New bill: Premiership will be limited to two largest parties

Bill by Likud MK Eli Cohen would see one of the two largest factions in the Knesset form a coalition, ban rotation deals with smaller parties.

Arutz Sheva North America Staff ,

MK Eli Cohen
MK Eli Cohen
Yonatan Sindel/Flash 90

A new bill introduced to the Knesset aims to put an end to the unstable political situation in Israel, which has been characterized by four election campaigns over the last two years and a Prime Minister who hails from a small political party, Israel Hayom reported Friday.

The proposed legislation, introduced by Likud MK Eli Cohen, would see one of the two largest factions in the Knesset tasked with forming a coalition and limiting the premiership to the heads of those two largest factions.

In addition, the legislation would ban rotation deals with the heads of other smaller parties.

If passed, the bill, which was submitted to the Knesset earlier this week, would amend the current law that determines that the President can task any sitting lawmaker with forming a government after consulting with representatives of the various Knesset factions.

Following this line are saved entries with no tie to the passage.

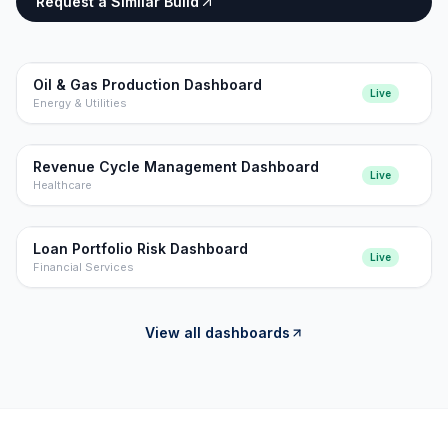
Request a Similar Build
Oil & Gas Production Dashboard
Live
Energy & Utilities
Revenue Cycle Management Dashboard
Live
Healthcare
Loan Portfolio Risk Dashboard
Live
Financial Services
View all dashboards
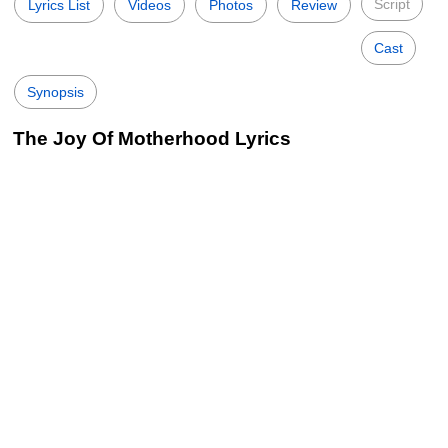
Script
Lyrics List
Videos
Photos
Review
Cast
Synopsis
The Joy Of Motherhood Lyrics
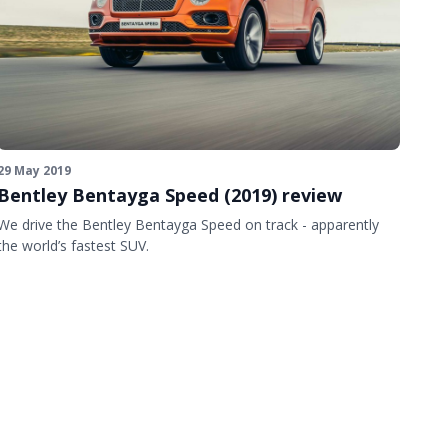
29 May 2019
Bentley Bentayga Speed (2019) review
We drive the Bentley Bentayga Speed on track - apparently
the world’s fastest SUV.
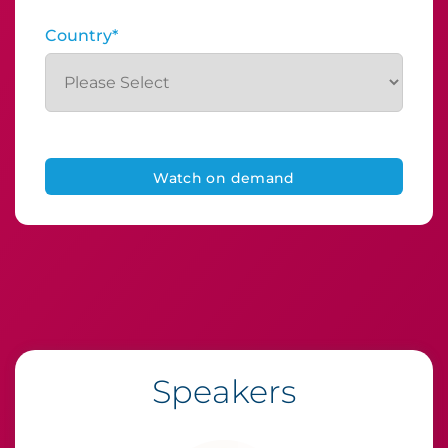
Country
*
Speakers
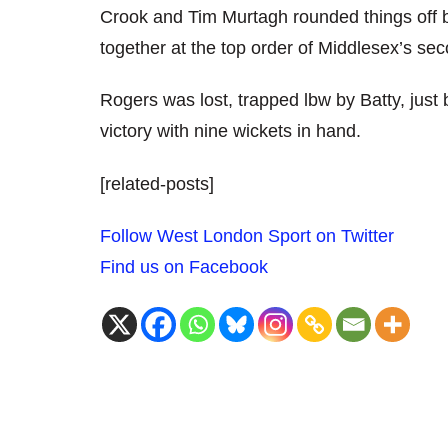
Crook and Tim Murtagh rounded things off
together at the top order of Middlesex’s sec
Rogers was lost, trapped lbw by Batty, jus
victory with nine wickets in hand.
[related-posts]
Follow West London Sport on Twitter
Find us on Facebook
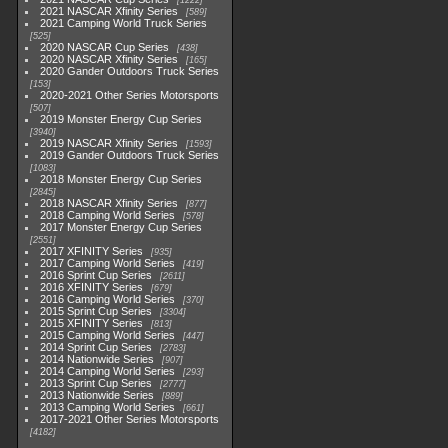
1222
2021 NASCAR Xfinity Series
589
2021 Camping World Truck Series
525
2020 NASCAR Cup Series
438
2020 NASCAR Xfinity Series
165
2020 Gander Outdoors Truck Series
153
2020-2021 Other Series Motorsports
507
2019 Monster Energy Cup Series
3940
2019 NASCAR Xfinity Series
1593
2019 Gander Outdoors Truck Series
1083
2018 Monster Energy Cup Series
2845
2018 NASCAR Xfinity Series
877
2018 Camping World Series
578
2017 Monster Energy Cup Series
2551
2017 XFINITY Series
935
2017 Camping World Series
419
2016 Sprint Cup Series
2611
2016 XFINITY Series
679
2016 Camping World Series
370
2015 Sprint Cup Series
3304
2015 XFINITY Series
813
2015 Camping World Series
447
2014 Sprint Cup Series
2783
2014 Nationwide Series
907
2014 Camping World Series
293
2013 Sprint Cup Series
2777
2013 Nationwide Series
889
2013 Camping World Series
661
2017-2021 Other Series Motorsports
4182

The bill's explanatory notes say that the current wording of the law could serve to distort the will of the voters, as it could create a situation in which a lawmaker who does not represent one of the two largest parties is tasked with forming the government, which could result in smaller parties demanding a rotation deal in a violation of the will of the public.

In Israel’s new government, which was just sworn in this week, Prime Minister Naftali Bennett’s Yamina party has just seven Knesset seats, and only six members of his party support the government, after MK Amichai Chikli voted against it.

In contrast, the Likud is the largest party in the Knesset with 30 seats, but is now in the opposition. The Yesh Atid party of Alternate Prime Minister Yair Lapid is the second largest in the Knesset with 17 seats, but Lapid will serve as Prime Minister after Bennett despite having more seats.

Cohen told Israel Hayom, "The legislation is aimed at bolstering government stability and preventing repeat elections and extortion by small parties. The principles of the bill make it possible to realize the public's will in relation to the current situation, as should be the case in a democracy."

(Arutz Sheva’s North American desk is keeping you updated until the start of Shabbat in New York. The time posted automatically on all Arutz Sheva articles, however, is Israeli time.)